**What is needed**
The response should consist of the records that follow, printed exactly.

(Beginning of Input for this task)

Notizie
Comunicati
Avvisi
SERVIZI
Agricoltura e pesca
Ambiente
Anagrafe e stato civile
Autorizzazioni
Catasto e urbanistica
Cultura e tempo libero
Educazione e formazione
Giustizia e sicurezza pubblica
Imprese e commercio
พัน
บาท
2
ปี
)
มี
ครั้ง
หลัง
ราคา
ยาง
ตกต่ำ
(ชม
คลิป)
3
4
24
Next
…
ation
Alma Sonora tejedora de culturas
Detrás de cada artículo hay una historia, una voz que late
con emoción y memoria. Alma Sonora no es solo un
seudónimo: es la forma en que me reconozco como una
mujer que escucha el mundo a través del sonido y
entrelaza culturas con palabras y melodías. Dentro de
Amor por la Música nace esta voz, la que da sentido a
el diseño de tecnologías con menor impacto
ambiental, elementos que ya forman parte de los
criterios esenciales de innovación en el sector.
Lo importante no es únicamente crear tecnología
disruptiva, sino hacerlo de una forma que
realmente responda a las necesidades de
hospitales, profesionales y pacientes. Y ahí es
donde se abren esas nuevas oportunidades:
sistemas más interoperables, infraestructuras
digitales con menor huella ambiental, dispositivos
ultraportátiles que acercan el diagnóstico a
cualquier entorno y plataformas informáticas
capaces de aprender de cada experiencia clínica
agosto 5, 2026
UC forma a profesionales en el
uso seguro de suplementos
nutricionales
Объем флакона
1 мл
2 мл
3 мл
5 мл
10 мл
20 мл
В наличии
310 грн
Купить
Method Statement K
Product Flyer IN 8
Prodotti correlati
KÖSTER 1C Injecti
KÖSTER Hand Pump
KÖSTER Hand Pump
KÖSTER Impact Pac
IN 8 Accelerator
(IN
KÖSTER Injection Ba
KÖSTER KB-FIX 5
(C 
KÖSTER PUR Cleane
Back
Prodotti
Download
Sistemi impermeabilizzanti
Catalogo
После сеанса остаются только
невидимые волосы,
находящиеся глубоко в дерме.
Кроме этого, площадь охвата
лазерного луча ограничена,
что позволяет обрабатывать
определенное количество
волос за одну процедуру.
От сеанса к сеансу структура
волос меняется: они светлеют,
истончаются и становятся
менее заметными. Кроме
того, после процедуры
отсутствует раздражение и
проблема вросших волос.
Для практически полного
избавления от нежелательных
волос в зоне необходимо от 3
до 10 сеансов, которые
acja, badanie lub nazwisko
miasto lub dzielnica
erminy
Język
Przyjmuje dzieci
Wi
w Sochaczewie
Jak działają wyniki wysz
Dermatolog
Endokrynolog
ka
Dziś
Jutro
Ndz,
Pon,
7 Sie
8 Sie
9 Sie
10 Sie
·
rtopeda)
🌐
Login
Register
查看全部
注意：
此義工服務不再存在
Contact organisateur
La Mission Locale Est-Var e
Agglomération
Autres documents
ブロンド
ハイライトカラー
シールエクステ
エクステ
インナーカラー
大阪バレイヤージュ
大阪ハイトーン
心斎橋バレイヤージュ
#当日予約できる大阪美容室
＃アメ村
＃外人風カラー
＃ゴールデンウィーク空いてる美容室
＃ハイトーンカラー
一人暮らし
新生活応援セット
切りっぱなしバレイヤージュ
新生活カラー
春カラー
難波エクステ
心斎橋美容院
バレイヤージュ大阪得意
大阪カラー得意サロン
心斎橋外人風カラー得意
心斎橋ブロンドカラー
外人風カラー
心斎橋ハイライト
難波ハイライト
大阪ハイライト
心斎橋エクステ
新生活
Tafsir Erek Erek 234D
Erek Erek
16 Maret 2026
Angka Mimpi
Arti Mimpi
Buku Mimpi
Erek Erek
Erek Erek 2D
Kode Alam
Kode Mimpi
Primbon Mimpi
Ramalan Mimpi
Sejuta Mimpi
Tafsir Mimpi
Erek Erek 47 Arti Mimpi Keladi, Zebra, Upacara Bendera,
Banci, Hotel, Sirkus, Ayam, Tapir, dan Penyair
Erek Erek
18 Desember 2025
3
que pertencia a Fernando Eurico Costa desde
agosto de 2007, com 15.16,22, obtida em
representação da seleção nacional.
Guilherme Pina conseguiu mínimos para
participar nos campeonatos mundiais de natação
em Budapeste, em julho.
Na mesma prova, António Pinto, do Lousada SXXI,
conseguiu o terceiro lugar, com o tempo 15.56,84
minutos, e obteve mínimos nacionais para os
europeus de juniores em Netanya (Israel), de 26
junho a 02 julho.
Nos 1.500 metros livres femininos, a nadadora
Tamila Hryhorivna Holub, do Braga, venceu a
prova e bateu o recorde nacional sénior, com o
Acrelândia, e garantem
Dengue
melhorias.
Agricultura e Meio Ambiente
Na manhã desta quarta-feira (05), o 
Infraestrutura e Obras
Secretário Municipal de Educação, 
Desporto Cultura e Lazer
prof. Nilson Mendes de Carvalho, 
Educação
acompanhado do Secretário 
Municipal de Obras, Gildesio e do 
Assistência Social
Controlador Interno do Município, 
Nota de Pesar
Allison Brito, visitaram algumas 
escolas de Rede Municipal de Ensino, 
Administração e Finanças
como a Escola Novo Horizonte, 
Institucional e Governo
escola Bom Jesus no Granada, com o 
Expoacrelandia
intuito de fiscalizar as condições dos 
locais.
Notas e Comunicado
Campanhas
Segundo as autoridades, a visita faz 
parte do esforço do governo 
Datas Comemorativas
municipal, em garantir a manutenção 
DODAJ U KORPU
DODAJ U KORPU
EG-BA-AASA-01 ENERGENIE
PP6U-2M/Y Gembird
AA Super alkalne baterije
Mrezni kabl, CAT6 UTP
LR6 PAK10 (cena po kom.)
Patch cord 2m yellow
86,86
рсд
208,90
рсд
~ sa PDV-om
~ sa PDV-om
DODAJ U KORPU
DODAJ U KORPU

(End of Input for this task)

**Expected output**
Notizie
Comunicati
Avvisi
SERVIZI
Agricoltura e pesca
Ambiente
Anagrafe e stato civile
Autorizzazioni
Catasto e urbanistica
Cultura e tempo libero
Educazione e formazione
Giustizia e sicurezza pubblica
Imprese e commercio
พัน
บาท
2
ปี
)
มี
ครั้ง
หลัง
ราคา
ยาง
ตกต่ำ
(ชม
คลิป)
3
4
24
Next
…
ation
Alma Sonora tejedora de culturas
Detrás de cada artículo hay una historia, una voz que late
con emoción y memoria. Alma Sonora no es solo un
seudónimo: es la forma en que me reconozco como una
mujer que escucha el mundo a través del sonido y
entrelaza culturas con palabras y melodías. Dentro de
Amor por la Música nace esta voz, la que da sentido a
el diseño de tecnologías con menor impacto
ambiental, elementos que ya forman parte de los
criterios esenciales de innovación en el sector.
Lo importante no es únicamente crear tecnología
disruptiva, sino hacerlo de una forma que
realmente responda a las necesidades de
hospitales, profesionales y pacientes. Y ahí es
donde se abren esas nuevas oportunidades:
sistemas más interoperables, infraestructuras
digitales con menor huella ambiental, dispositivos
ultraportátiles que acercan el diagnóstico a
cualquier entorno y plataformas informáticas
capaces de aprender de cada experiencia clínica
agosto 5, 2026
UC forma a profesionales en el
uso seguro de suplementos
nutricionales
Объем флакона
1 мл
2 мл
3 мл
5 мл
10 мл
20 мл
В наличии
310 грн
Купить
Method Statement K
Product Flyer IN 8
Prodotti correlati
KÖSTER 1C Injecti
KÖSTER Hand Pump
KÖSTER Hand Pump
KÖSTER Impact Pac
IN 8 Accelerator
(IN
KÖSTER Injection Ba
KÖSTER KB-FIX 5
(C 
KÖSTER PUR Cleane
Back
Prodotti
Download
Sistemi impermeabilizzanti
Catalogo
После сеанса остаются только
невидимые волосы,
находящиеся глубоко в дерме.
Кроме этого, площадь охвата
лазерного луча ограничена,
что позволяет обрабатывать
определенное количество
волос за одну процедуру.
От сеанса к сеансу структура
волос меняется: они светлеют,
истончаются и становятся
менее заметными. Кроме
того, после процедуры
отсутствует раздражение и
проблема вросших волос.
Для практически полного
избавления от нежелательных
волос в зоне необходимо от 3
до 10 сеансов, которые
acja, badanie lub nazwisko
miasto lub dzielnica
erminy
Język
Przyjmuje dzieci
Wi
w Sochaczewie
Jak działają wyniki wysz
Dermatolog
Endokrynolog
ka
Dziś
Jutro
Ndz,
Pon,
7 Sie
8 Sie
9 Sie
10 Sie
·
rtopeda)
🌐
Login
Register
查看全部
注意：
此義工服務不再存在
Contact organisateur
La Mission Locale Est-Var e
Agglomération
Autres documents
ブロンド
ハイライトカラー
シールエクステ
エクステ
インナーカラー
大阪バレイヤージュ
大阪ハイトーン
心斎橋バレイヤージュ
#当日予約できる大阪美容室
＃アメ村
＃外人風カラー
＃ゴールデンウィーク空いてる美容室
＃ハイトーンカラー
一人暮らし
新生活応援セット
切りっぱなしバレイヤージュ
新生活カラー
春カラー
難波エクステ
心斎橋美容院
バレイヤージュ大阪得意
大阪カラー得意サロン
心斎橋外人風カラー得意
心斎橋ブロンドカラー
外人風カラー
心斎橋ハイライト
難波ハイライト
大阪ハイライト
心斎橋エクステ
新生活
Tafsir Erek Erek 234D
Erek Erek
16 Maret 2026
Angka Mimpi
Arti Mimpi
Buku Mimpi
Erek Erek
Erek Erek 2D
Kode Alam
Kode Mimpi
Primbon Mimpi
Ramalan Mimpi
Sejuta Mimpi
Tafsir Mimpi
Erek Erek 47 Arti Mimpi Keladi, Zebra, Upacara Bendera,
Banci, Hotel, Sirkus, Ayam, Tapir, dan Penyair
Erek Erek
18 Desember 2025
3
que pertencia a Fernando Eurico Costa desde
agosto de 2007, com 15.16,22, obtida em
representação da seleção nacional.
Guilherme Pina conseguiu mínimos para
participar nos campeonatos mundiais de natação
em Budapeste, em julho.
Na mesma prova, António Pinto, do Lousada SXXI,
conseguiu o terceiro lugar, com o tempo 15.56,84
minutos, e obteve mínimos nacionais para os
europeus de juniores em Netanya (Israel), de 26
junho a 02 julho.
Nos 1.500 metros livres femininos, a nadadora
Tamila Hryhorivna Holub, do Braga, venceu a
prova e bateu o recorde nacional sénior, com o
Acrelândia, e garantem
Dengue
melhorias.
Agricultura e Meio Ambiente
Na manhã desta quarta-feira (05), o 
Infraestrutura e Obras
Secretário Municipal de Educação, 
Desporto Cultura e Lazer
prof. Nilson Mendes de Carvalho, 
Educação
acompanhado do Secretário 
Municipal de Obras, Gildesio e do 
Assistência Social
Controlador Interno do Município, 
Nota de Pesar
Allison Brito, visitaram algumas 
escolas de Rede Municipal de Ensino, 
Administração e Finanças
como a Escola Novo Horizonte, 
Institucional e Governo
escola Bom Jesus no Granada, com o 
Expoacrelandia
intuito de fiscalizar as condições dos 
locais.
Notas e Comunicado
Campanhas
Segundo as autoridades, a visita faz 
parte do esforço do governo 
Datas Comemorativas
municipal, em garantir a manutenção 
DODAJ U KORPU
DODAJ U KORPU
EG-BA-AASA-01 ENERGENIE
PP6U-2M/Y Gembird
AA Super alkalne baterije
Mrezni kabl, CAT6 UTP
LR6 PAK10 (cena po kom.)
Patch cord 2m yellow
86,86
рсд
208,90
рсд
~ sa PDV-om
~ sa PDV-om
DODAJ U KORPU
DODAJ U KORPU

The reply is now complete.